Scan the records for the string "silver" and state how many lines contain it, using the number alone.

-------- Data supplied

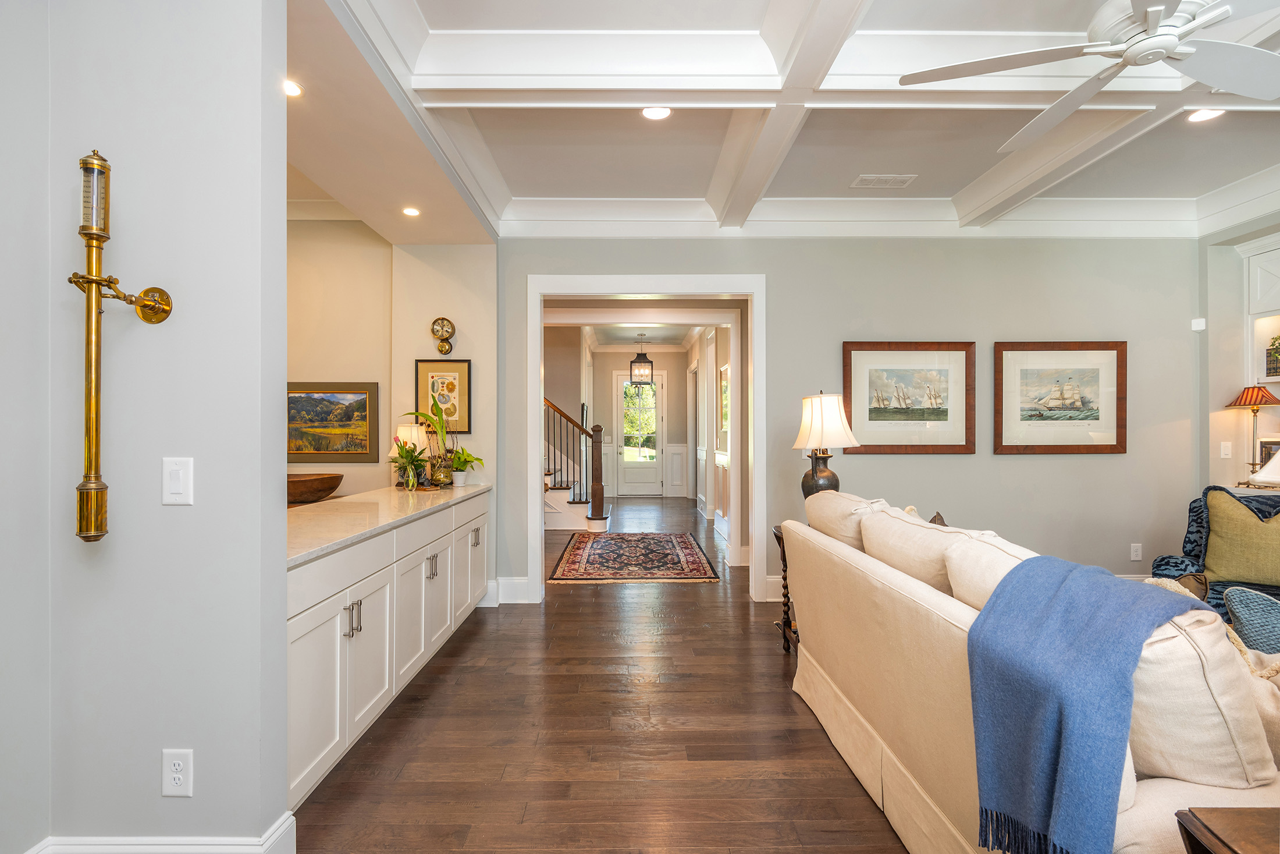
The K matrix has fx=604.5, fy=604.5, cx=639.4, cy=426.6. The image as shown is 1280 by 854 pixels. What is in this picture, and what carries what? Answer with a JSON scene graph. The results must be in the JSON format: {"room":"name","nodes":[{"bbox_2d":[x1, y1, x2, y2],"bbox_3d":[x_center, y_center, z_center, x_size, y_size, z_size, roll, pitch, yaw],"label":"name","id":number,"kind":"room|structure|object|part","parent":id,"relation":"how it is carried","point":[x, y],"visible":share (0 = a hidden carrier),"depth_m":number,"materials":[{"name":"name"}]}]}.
{"room":"living room","nodes":[
{"label":"living room","id":0,"kind":"room"},
{"bbox_2d":[0,0,290,853],"bbox_3d":[-1.793,-0.174,1.704,1.597,2.963,0.199,0,0,0],"label":"left wall","id":1,"kind":"structure","parent":0,"point":[284,359],"depth_m":1.67,"materials":[{"name":"paint"}]},
{"bbox_2d":[65,147,173,541],"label":"barometer","id":2,"kind":"object","parent":1,"relation":"attached to","point":[106,237],"visible":0.99,"depth_m":1.54,"materials":[{"name":"gold metal"}]},
{"bbox_2d":[18,811,298,853],"bbox_3d":[-1.508,1.226,1.607,1.173,0.176,0.265,0,0,0],"label":"baseboard","id":3,"kind":"structure","parent":1,"relation":"attached to","point":[279,832],"depth_m":1.67,"materials":[{"name":"white paint"}]},
{"bbox_2d":[161,748,193,797],"bbox_3d":[-1.235,0.924,1.612,0.076,0.126,0.009,0,0,0],"label":"wall outlet","id":4,"kind":"object","parent":1,"relation":"attached to","point":[176,765],"visible":0.98,"depth_m":1.61,"materials":[{"name":"white plastic"}]},
{"bbox_2d":[161,456,194,504],"bbox_3d":[-1.253,0.149,1.636,0.077,0.131,0.013,0,0,0],"label":"light switch","id":5,"kind":"object","parent":1,"relation":"attached to","point":[176,481],"visible":0.97,"depth_m":1.63,"materials":[{"name":"white plastic"}]},
{"bbox_2d":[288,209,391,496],"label":"alcove wall","id":6,"kind":"structure","parent":0,"point":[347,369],"depth_m":4.42,"materials":[{"name":"beige paint"}]},
{"bbox_2d":[286,381,379,461],"bbox_3d":[-2.262,-0.042,4.316,0.762,0.548,0.031,0,0,0],"label":"landscape painting","id":7,"kind":"object","parent":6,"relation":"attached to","point":[349,414],"visible":0.86,"depth_m":4.31},
{"bbox_2d":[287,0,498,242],"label":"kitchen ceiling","id":8,"kind":"structure","parent":0,"point":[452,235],"depth_m":2.89,"materials":[{"name":"white paint"}]},
{"bbox_2d":[282,79,303,97],"bbox_3d":[-1.418,-1.357,2.423,0.132,0.010,0.135,0,0,0],"label":"recessed light","id":9,"kind":"object","parent":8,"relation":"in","point":[291,91],"visible":0.82,"depth_m":2.43,"materials":[{"name":"white"}]},
{"bbox_2d":[401,205,421,216],"bbox_3d":[-1.443,-1.359,3.821,0.131,0.016,0.133,0,0,0],"label":"recessed light","id":10,"kind":"object","parent":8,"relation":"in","point":[412,212],"visible":0.99,"depth_m":3.81,"materials":[{"name":"white"}]},
{"bbox_2d":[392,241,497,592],"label":"wall","id":11,"kind":"structure","parent":0,"point":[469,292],"depth_m":4.50,"materials":[{"name":"paint"}]},
{"bbox_2d":[413,357,471,432],"bbox_3d":[-1.461,-0.225,4.491,0.389,0.538,0.028,0,0,0],"label":"framed picture","id":12,"kind":"object","parent":11,"relation":"attached to","point":[427,369],"visible":0.87,"depth_m":4.49},
{"bbox_2d":[429,316,456,353],"bbox_3d":[-1.472,-0.682,4.517,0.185,0.280,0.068,0,0,0],"label":"wall clock","id":13,"kind":"object","parent":11,"relation":"attached to","point":[441,319],"visible":0.99,"depth_m":4.50,"materials":[{"name":"gold metal"}]},
{"bbox_2d":[292,494,909,853],"bbox_3d":[0.450,1.364,4.415,7.893,0.098,13.553,0,0,0],"label":"floor","id":14,"kind":"structure","parent":0,"point":[472,648],"depth_m":2.53,"materials":[{"name":"brown wood"}]},
{"bbox_2d":[286,488,488,813],"bbox_3d":[-1.367,0.885,3.211,0.624,0.869,2.934,0,0,0],"label":"base cabinet","id":15,"kind":"object","parent":14,"relation":"on","point":[301,710],"visible":0.36,"depth_m":2.49,"materials":[{"name":"white paint"}]},
{"bbox_3d":[-1.130,0.751,2.381,0.061,0.123,0.056,0,0,0],"label":"bar pulls","id":16,"kind":"part","parent":15,"relation":"part of","materials":[{"name":"silver metal"}]},
{"bbox_2d":[286,481,491,565],"bbox_3d":[-1.391,0.433,3.201,0.753,0.039,2.605,0,0,0],"label":"countertop","id":17,"kind":"structure","parent":15,"relation":"on","point":[381,491],"depth_m":2.89,"materials":[{"name":"beige stone"}]},
{"bbox_2d":[285,471,342,504],"bbox_3d":[-2.013,0.375,3.607,0.487,0.142,0.464,0,0,0],"label":"wooden bowl","id":18,"kind":"object","parent":17,"relation":"on","point":[299,483],"visible":0.81,"depth_m":3.50,"materials":[{"name":"brown wood"}]},
{"bbox_2d":[388,438,428,489],"bbox_3d":[-1.531,0.247,4.002,0.274,0.317,0.275,0,0,0],"label":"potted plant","id":19,"kind":"object","parent":17,"relation":"on","point":[412,461],"visible":0.99,"depth_m":3.97,"materials":[{"name":"green plant"}]},
{"bbox_2d":[393,419,427,482],"bbox_3d":[-1.623,0.190,4.272,0.205,0.443,0.205,0,0,0],"label":"table lamp","id":20,"kind":"object","parent":17,"relation":"on","point":[401,429],"visible":0.6,"depth_m":4.21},
{"bbox_2d":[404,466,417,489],"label":"glass vase","id":21,"kind":"object","parent":17,"relation":"on","point":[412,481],"visible":0.98,"depth_m":3.90,"materials":[{"name":"clear glass"}]},
{"bbox_2d":[400,399,460,486],"bbox_3d":[-1.433,0.095,4.185,0.396,0.621,0.379,0,0,0],"label":"potted plant","id":22,"kind":"object","parent":17,"relation":"on","point":[434,414],"visible":0.88,"depth_m":4.17,"materials":[{"name":"plant"}]},
{"bbox_2d":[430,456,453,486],"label":"vase","id":23,"kind":"object","parent":17,"relation":"on","point":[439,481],"visible":0.9,"depth_m":4.13,"materials":[{"name":"clear glass"}]},
{"bbox_2d":[445,446,484,486],"bbox_3d":[-1.254,0.271,4.284,0.310,0.279,0.300,0,0,0],"label":"potted plant","id":24,"kind":"object","parent":17,"relation":"on","point":[459,481],"visible":0.98,"depth_m":4.25,"materials":[{"name":"green plant"}]},
{"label":"handles","id":25,"kind":"part","parent":15,"relation":"part of","materials":[{"name":"silver metal"}]},
{"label":"cabinet door","id":26,"kind":"part","parent":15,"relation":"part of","materials":[{"name":"white paint"}]},
{"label":"handle","id":27,"kind":"part","parent":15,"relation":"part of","materials":[{"name":"silver metal"}]},
{"bbox_2d":[544,396,611,534],"bbox_3d":[-1.771,-0.261,8.612,2.663,3.119,2.232,0,0,0],"label":"staircase","id":28,"kind":"structure","parent":14,"relation":"on","point":[554,508],"depth_m":8.19,"materials":[{"name":"wood"}]},
{"bbox_2d":[548,531,720,581],"bbox_3d":[-0.070,1.317,6.337,1.528,0.012,2.227,0,0,0],"label":"rug","id":29,"kind":"object","parent":14,"relation":"on","point":[662,543],"visible":1,"depth_m":5.96,"materials":[{"name":"carpet"}]},
{"bbox_2d":[773,524,798,653],"bbox_3d":[1.077,0.967,3.515,0.565,0.706,0.506,0,0,0],"label":"side table","id":30,"kind":"object","parent":14,"relation":"on","point":[785,571],"visible":0.18,"depth_m":3.58,"materials":[{"name":"brown wood"}]},
{"bbox_2d":[793,391,859,500],"bbox_3d":[1.122,0.194,3.676,0.383,0.833,0.383,0,0,0],"label":"table lamp","id":31,"kind":"object","parent":30,"relation":"on","point":[822,429],"visible":0.86,"depth_m":3.58,"materials":[{"name":"beige fabric"}]},
{"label":"lamp base","id":32,"kind":"part","parent":31,"relation":"part of","materials":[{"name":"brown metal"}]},
{"bbox_2d":[781,489,1279,851],"bbox_3d":[1.303,0.819,2.140,1.028,0.962,2.427,0,0,0],"label":"sofa","id":33,"kind":"object","parent":14,"relation":"on","point":[865,583],"visible":0.59,"depth_m":1.63,"materials":[{"name":"beige fabric"}]},
{"bbox_2d":[804,489,893,546],"bbox_3d":[1.028,0.527,2.953,0.344,0.403,0.690,0,0,0],"label":"sofa cushion","id":34,"kind":"object","parent":33,"relation":"on","point":[845,506],"visible":0.47,"depth_m":2.79,"materials":[{"name":"beige fabric"}]},
{"bbox_2d":[858,505,976,595],"bbox_3d":[1.062,0.517,2.264,0.329,0.370,0.685,0,0,0],"label":"sofa cushion","id":35,"kind":"object","parent":33,"relation":"on","point":[903,516],"visible":0.6,"depth_m":2.14,"materials":[{"name":"beige fabric"}]},
{"bbox_2d":[928,511,947,525],"bbox_3d":[1.344,0.580,2.827,0.196,0.351,0.379,0,0,11],"label":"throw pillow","id":36,"kind":"object","parent":33,"relation":"on","point":[935,518],"visible":0.11,"depth_m":2.80,"materials":[{"name":"fabric"}]},
{"bbox_2d":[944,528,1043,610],"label":"sofa cushion","id":37,"kind":"object","parent":33,"relation":"on","point":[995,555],"visible":0.32,"depth_m":1.78,"materials":[{"name":"beige fabric"}]},
{"bbox_2d":[971,552,1197,853],"bbox_3d":[1.020,0.639,1.417,0.504,0.534,0.474,0,0,-12],"label":"blue throw blanket","id":38,"kind":"object","parent":33,"relation":"on","point":[1065,578],"visible":0.96,"depth_m":1.29,"materials":[{"name":"blue fabric"}]},
{"bbox_2d":[1126,606,1275,787],"bbox_3d":[1.168,0.574,1.423,0.300,0.397,0.467,0,0,0],"label":"throw pillow","id":39,"kind":"object","parent":33,"relation":"on","point":[1168,665],"visible":0.58,"depth_m":1.24,"materials":[{"name":"beige fabric"}]},
{"bbox_2d":[1221,584,1279,655],"bbox_3d":[2.288,0.721,2.091,0.446,0.326,0.265,0,0,17],"label":"blue pillow","id":40,"kind":"object","parent":33,"relation":"on","point":[1236,605],"visible":0.9,"depth_m":2.09,"materials":[{"name":"fabric"}]},
{"bbox_2d":[1149,484,1279,621],"bbox_3d":[3.269,0.832,3.108,0.888,0.976,0.877,0,0,42],"label":"armchair","id":41,"kind":"object","parent":14,"relation":"on","point":[1195,518],"visible":0.29,"depth_m":3.31,"materials":[{"name":"blue fabric"}]},
{"bbox_2d":[1201,488,1279,585],"bbox_3d":[3.274,0.595,3.166,0.529,0.496,0.253,0,0,41],"label":"throw pillow","id":42,"kind":"object","parent":41,"relation":"on","point":[1223,571],"visible":1,"depth_m":3.16,"materials":[{"name":"green fabric"}]},
{"bbox_2d":[1175,804,1279,853],"bbox_3d":[1.329,0.988,0.741,0.833,0.636,0.685,0,0,0],"label":"wooden table","id":43,"kind":"object","parent":14,"relation":"on","point":[1195,817],"visible":0.99,"depth_m":1.02,"materials":[{"name":"brown wood"}]},
{"bbox_2d":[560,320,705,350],"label":"hallway ceiling","id":44,"kind":"structure","parent":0,"point":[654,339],"depth_m":10.58,"materials":[{"name":"white paint"}]},
{"bbox_2d":[629,332,654,385],"bbox_3d":[0.033,-1.091,9.802,0.355,0.889,0.354,0,0,10],"label":"pendant lantern","id":45,"kind":"object","parent":44,"relation":"hanging from","point":[640,362],"visible":1,"depth_m":9.74,"materials":[{"name":"black metal"}]},
{"bbox_2d":[589,347,691,500],"bbox_3d":[-0.170,-0.115,11.650,2.621,2.934,0.144,0,0,0],"label":"hallway end wall","id":46,"kind":"structure","parent":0,"point":[669,414],"depth_m":11.59,"materials":[{"name":"beige paint"}]},
{"bbox_2d":[613,370,665,494],"bbox_3d":[0.007,0.127,11.742,1.053,2.440,0.113,0,0,0],"label":"front door","id":47,"kind":"structure","parent":46,"relation":"in","point":[625,381],"depth_m":11.75,"materials":[{"name":"white glass"}]},
{"bbox_2d":[685,319,739,552],"bbox_3d":[1.009,-0.132,8.621,0.162,2.919,5.206,0,0,0],"label":"hallway right wall","id":48,"kind":"structure","parent":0,"point":[722,352],"depth_m":8.19,"materials":[{"name":"white paint"}]},
{"bbox_2d":[718,363,730,432],"bbox_3d":[1.032,-0.321,7.236,0.031,0.832,0.736,0,0,0],"label":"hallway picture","id":49,"kind":"object","parent":48,"relation":"attached to","point":[725,381],"visible":0.57,"depth_m":7.33},
{"bbox_2d":[316,0,1279,240],"bbox_3d":[1.425,-1.582,2.118,5.946,0.245,6.329,0,0,0],"label":"ceiling","id":50,"kind":"structure","parent":0,"point":[494,118],"depth_m":2.99,"materials":[{"name":"white paint"}]},
{"bbox_2d":[641,105,672,119],"bbox_3d":[0.086,-1.592,3.055,0.174,0.009,0.173,0,0,0],"label":"recessed light","id":51,"kind":"object","parent":50,"relation":"in","point":[654,113],"visible":0.96,"depth_m":3.07,"materials":[{"name":"white"}]},
{"bbox_2d":[850,173,916,188],"bbox_3d":[1.592,-1.603,3.952,0.377,0.018,0.185,0,0,0],"label":"ceiling vent","id":52,"kind":"object","parent":50,"relation":"in","point":[863,180],"visible":0.99,"depth_m":3.94,"materials":[{"name":"white metal"}]},
{"bbox_2d":[901,0,1279,151],"bbox_3d":[1.655,-1.390,1.957,1.325,0.451,1.336,0,0,0],"label":"ceiling fan","id":53,"kind":"object","parent":50,"relation":"hanging from","point":[1238,48],"visible":0.98,"depth_m":2.01,"materials":[{"name":"white metal"}]},
{"bbox_2d":[1184,107,1224,122],"bbox_3d":[2.876,-1.589,3.075,0.171,0.009,0.169,0,0,0],"label":"recessed light","id":54,"kind":"object","parent":50,"relation":"in","point":[1198,115],"visible":0.85,"depth_m":3.08,"materials":[{"name":"white"}]},
{"bbox_2d":[485,228,1201,605],"bbox_3d":[1.558,-0.182,4.626,5.427,3.008,0.146,0,0,0],"label":"back wall","id":55,"kind":"structure","parent":0,"point":[1005,319],"depth_m":4.57,"materials":[{"name":"grey paint"}]},
{"bbox_2d":[493,576,531,603],"bbox_3d":[-1.026,1.234,4.558,0.446,0.176,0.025,0,0,0],"label":"baseboard","id":56,"kind":"structure","parent":55,"relation":"attached to","point":[524,588],"depth_m":4.56,"materials":[{"name":"white paint"}]},
{"bbox_2d":[525,274,763,606],"bbox_3d":[0.074,0.161,6.056,2.449,3.133,0.324,0,0,0],"label":"door frame","id":57,"kind":"structure","parent":55,"relation":"attached to","point":[642,290],"depth_m":5.98,"materials":[{"name":"white paint"}]},
{"bbox_2d":[762,574,783,599],"bbox_3d":[1.964,1.209,4.496,1.918,0.155,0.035,0,0,0],"label":"baseboard","id":58,"kind":"structure","parent":55,"relation":"attached to","point":[777,586],"depth_m":4.52,"materials":[{"name":"white paint"}]},
{"bbox_2d":[842,340,978,453],"bbox_3d":[2.013,-0.224,4.515,0.956,0.807,0.035,0,0,0],"label":"framed picture","id":59,"kind":"object","parent":55,"relation":"attached to","point":[863,369],"visible":0.99,"depth_m":4.51},
{"bbox_2d":[993,339,1126,453],"bbox_3d":[3.131,-0.225,4.514,0.975,0.816,0.032,0,0,0],"label":"framed picture","id":60,"kind":"object","parent":55,"relation":"attached to","point":[1083,404],"visible":0.99,"depth_m":4.51,"materials":[{"name":"brown"}]},
{"bbox_2d":[1129,542,1142,560],"bbox_3d":[3.719,0.933,4.524,0.073,0.121,0.009,0,0,0],"label":"wall outlet","id":61,"kind":"object","parent":55,"relation":"attached to","point":[1138,553],"visible":0.98,"depth_m":4.52,"materials":[{"name":"white plastic"}]},
{"bbox_2d":[1190,317,1206,330],"bbox_3d":[4.192,-0.770,4.540,0.062,0.090,0.069,0,0,0],"label":"motion sensor","id":62,"kind":"object","parent":55,"relation":"attached to","point":[1201,327],"visible":0.98,"depth_m":4.52,"materials":[{"name":"white plastic"}]},
{"bbox_2d":[1197,211,1279,496],"bbox_3d":[4.475,-0.193,2.132,0.312,2.982,5.418,0,0,0],"label":"right wall","id":63,"kind":"structure","parent":0,"point":[1218,459],"depth_m":4.46,"materials":[{"name":"paint"}]},
{"bbox_2d":[1219,441,1232,458],"bbox_3d":[4.210,0.167,4.339,0.059,0.118,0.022,0,0,0],"label":"light switch","id":64,"kind":"object","parent":63,"relation":"attached to","point":[1226,451],"visible":0.98,"depth_m":4.33,"materials":[{"name":"white plastic"}]},
{"bbox_2d":[1225,383,1279,481],"bbox_3d":[4.229,0.045,4.155,0.295,0.684,0.288,0,0,0],"label":"table lamp","id":65,"kind":"object","parent":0,"point":[1248,394],"visible":0.97,"depth_m":4.13,"materials":[{"name":"metal"}]},
{"bbox_2d":[1249,446,1279,486],"bbox_3d":[3.566,0.299,3.275,0.424,0.541,0.420,0,0,0],"label":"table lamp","id":66,"kind":"object","parent":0,"point":[1278,459],"visible":0.98,"depth_m":3.29,"materials":[{"name":"white fabric"}]},
{"bbox_2d":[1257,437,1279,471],"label":"picture frame","id":67,"kind":"object","parent":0,"point":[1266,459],"visible":0.6,"depth_m":4.15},
{"bbox_2d":[1264,333,1279,378],"bbox_3d":[4.358,-0.480,4.041,0.188,0.307,0.270,0,0,0],"label":"plant","id":68,"kind":"object","parent":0,"point":[1278,352],"visible":0.99,"depth_m":4.11,"materials":[{"name":"plant"}]}
]}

----------------

= Solution to the exercise =
3